> _Work to complete_: Scan the lines below for the string "którym" and copy every one that has it.

#### Information supplied ####

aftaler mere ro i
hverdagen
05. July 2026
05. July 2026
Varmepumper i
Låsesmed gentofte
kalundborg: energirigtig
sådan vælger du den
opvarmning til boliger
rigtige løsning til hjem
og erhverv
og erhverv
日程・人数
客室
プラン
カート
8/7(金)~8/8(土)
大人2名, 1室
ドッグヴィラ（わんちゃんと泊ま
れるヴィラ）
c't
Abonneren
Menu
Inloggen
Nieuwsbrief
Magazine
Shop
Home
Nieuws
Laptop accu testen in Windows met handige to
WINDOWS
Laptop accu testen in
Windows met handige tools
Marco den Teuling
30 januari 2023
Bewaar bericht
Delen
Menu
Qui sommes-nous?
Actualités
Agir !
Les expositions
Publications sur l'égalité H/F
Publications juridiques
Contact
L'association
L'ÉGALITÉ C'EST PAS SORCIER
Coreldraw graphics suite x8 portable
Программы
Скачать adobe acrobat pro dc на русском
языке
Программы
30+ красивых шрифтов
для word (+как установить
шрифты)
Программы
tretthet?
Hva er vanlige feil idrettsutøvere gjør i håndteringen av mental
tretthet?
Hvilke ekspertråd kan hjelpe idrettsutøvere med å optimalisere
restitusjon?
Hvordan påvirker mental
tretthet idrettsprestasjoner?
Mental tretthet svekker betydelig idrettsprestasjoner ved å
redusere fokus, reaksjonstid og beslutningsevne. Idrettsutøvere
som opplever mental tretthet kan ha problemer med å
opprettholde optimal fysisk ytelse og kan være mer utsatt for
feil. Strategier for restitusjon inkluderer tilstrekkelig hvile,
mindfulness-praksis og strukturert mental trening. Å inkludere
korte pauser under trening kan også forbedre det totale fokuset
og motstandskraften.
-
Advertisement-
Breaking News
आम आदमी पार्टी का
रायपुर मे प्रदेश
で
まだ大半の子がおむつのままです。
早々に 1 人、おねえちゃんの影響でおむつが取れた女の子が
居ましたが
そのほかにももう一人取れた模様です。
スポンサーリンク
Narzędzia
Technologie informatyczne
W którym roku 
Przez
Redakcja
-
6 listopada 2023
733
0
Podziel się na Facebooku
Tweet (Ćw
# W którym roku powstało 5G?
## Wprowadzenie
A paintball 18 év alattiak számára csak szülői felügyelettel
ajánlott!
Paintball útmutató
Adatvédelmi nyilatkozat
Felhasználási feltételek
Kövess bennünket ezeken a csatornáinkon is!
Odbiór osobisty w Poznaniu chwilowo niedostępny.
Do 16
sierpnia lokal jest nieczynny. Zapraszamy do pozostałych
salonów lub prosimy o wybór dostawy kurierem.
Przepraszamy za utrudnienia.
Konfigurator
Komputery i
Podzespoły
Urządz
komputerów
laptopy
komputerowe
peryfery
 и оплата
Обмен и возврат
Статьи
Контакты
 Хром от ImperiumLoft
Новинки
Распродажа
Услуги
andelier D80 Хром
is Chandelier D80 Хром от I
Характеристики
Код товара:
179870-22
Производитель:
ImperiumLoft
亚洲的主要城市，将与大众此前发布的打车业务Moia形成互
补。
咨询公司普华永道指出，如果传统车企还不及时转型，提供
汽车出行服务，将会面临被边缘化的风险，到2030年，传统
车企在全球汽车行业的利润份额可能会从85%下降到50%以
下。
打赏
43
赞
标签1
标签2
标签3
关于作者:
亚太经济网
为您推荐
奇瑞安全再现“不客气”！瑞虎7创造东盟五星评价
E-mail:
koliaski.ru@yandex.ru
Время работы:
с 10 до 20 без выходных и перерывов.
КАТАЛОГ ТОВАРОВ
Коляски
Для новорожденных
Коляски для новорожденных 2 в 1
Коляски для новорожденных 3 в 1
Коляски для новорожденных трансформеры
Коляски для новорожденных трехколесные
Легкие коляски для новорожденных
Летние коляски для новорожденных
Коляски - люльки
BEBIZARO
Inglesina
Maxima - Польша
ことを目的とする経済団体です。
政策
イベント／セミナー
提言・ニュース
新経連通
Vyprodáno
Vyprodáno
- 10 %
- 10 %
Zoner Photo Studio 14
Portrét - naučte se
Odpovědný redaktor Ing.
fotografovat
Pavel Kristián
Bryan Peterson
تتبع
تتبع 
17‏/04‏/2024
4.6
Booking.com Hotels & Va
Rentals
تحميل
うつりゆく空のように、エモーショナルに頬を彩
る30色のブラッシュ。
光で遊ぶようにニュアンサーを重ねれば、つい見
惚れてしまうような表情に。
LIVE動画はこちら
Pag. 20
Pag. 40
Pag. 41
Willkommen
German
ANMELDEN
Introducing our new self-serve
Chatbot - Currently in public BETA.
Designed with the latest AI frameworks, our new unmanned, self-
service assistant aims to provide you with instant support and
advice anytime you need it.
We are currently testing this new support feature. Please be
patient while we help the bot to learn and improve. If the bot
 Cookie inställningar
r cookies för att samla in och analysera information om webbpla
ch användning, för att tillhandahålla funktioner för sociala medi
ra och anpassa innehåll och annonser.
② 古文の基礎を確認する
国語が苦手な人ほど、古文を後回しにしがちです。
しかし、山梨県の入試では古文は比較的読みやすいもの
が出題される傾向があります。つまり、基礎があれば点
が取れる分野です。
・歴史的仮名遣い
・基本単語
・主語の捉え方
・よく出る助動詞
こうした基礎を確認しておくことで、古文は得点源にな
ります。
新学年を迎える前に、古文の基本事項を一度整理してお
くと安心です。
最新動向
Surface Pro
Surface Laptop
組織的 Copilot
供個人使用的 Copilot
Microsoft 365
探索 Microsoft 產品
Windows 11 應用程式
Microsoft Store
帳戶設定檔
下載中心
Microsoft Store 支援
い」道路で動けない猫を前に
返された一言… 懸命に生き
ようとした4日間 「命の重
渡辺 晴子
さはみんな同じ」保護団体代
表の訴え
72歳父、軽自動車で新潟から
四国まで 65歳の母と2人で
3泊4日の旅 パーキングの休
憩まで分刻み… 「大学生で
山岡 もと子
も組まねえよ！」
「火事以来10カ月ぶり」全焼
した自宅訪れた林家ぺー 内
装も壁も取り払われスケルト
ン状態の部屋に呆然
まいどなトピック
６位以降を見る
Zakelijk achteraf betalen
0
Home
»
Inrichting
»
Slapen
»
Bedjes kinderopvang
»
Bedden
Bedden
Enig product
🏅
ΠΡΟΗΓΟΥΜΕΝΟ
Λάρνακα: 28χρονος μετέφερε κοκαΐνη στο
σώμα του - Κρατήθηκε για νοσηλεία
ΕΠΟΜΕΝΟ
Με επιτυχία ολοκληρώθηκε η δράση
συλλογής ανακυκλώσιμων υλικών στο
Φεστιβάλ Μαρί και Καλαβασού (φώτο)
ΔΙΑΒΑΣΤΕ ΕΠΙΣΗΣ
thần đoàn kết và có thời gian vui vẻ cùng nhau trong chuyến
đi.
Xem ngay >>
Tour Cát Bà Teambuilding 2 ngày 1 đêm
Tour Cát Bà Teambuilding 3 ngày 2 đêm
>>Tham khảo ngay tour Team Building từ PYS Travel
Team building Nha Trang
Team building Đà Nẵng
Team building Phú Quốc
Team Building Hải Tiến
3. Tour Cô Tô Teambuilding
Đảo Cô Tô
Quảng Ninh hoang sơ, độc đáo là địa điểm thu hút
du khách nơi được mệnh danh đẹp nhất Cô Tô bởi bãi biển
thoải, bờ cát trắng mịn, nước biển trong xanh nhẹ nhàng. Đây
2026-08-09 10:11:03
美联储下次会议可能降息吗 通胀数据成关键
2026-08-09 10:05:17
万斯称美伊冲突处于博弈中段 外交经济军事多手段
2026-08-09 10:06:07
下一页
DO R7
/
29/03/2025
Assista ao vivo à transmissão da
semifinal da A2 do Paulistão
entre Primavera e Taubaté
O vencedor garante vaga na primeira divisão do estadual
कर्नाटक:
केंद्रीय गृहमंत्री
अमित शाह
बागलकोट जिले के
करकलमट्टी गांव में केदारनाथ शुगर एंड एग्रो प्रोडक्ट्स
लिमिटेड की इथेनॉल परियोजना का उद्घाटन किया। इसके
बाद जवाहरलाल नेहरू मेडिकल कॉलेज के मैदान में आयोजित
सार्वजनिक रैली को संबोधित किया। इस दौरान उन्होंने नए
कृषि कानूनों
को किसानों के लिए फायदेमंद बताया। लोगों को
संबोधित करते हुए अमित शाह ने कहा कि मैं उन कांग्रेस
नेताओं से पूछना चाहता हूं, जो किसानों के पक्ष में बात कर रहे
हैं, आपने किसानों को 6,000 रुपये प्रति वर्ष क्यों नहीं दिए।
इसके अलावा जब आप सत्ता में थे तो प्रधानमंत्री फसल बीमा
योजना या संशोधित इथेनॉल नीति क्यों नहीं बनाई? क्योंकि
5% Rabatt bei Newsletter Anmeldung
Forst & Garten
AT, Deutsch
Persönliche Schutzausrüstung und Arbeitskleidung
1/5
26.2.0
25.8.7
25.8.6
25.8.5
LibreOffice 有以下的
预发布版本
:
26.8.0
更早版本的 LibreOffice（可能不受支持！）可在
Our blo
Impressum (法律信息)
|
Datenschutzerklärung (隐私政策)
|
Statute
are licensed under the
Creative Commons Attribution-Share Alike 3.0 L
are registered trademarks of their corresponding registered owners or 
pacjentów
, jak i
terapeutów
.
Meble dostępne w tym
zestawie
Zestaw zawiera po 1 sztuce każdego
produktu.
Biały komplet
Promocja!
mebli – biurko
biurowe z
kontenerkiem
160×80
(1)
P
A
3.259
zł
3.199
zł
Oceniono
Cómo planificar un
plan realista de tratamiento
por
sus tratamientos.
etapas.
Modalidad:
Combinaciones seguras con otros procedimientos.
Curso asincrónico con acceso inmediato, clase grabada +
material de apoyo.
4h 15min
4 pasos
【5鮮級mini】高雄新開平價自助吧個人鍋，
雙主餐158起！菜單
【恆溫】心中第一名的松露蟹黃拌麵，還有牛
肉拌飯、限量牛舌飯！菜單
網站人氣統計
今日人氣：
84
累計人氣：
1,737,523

####

> _Exercise answer_:
W którym roku 
# W którym roku powstało 5G?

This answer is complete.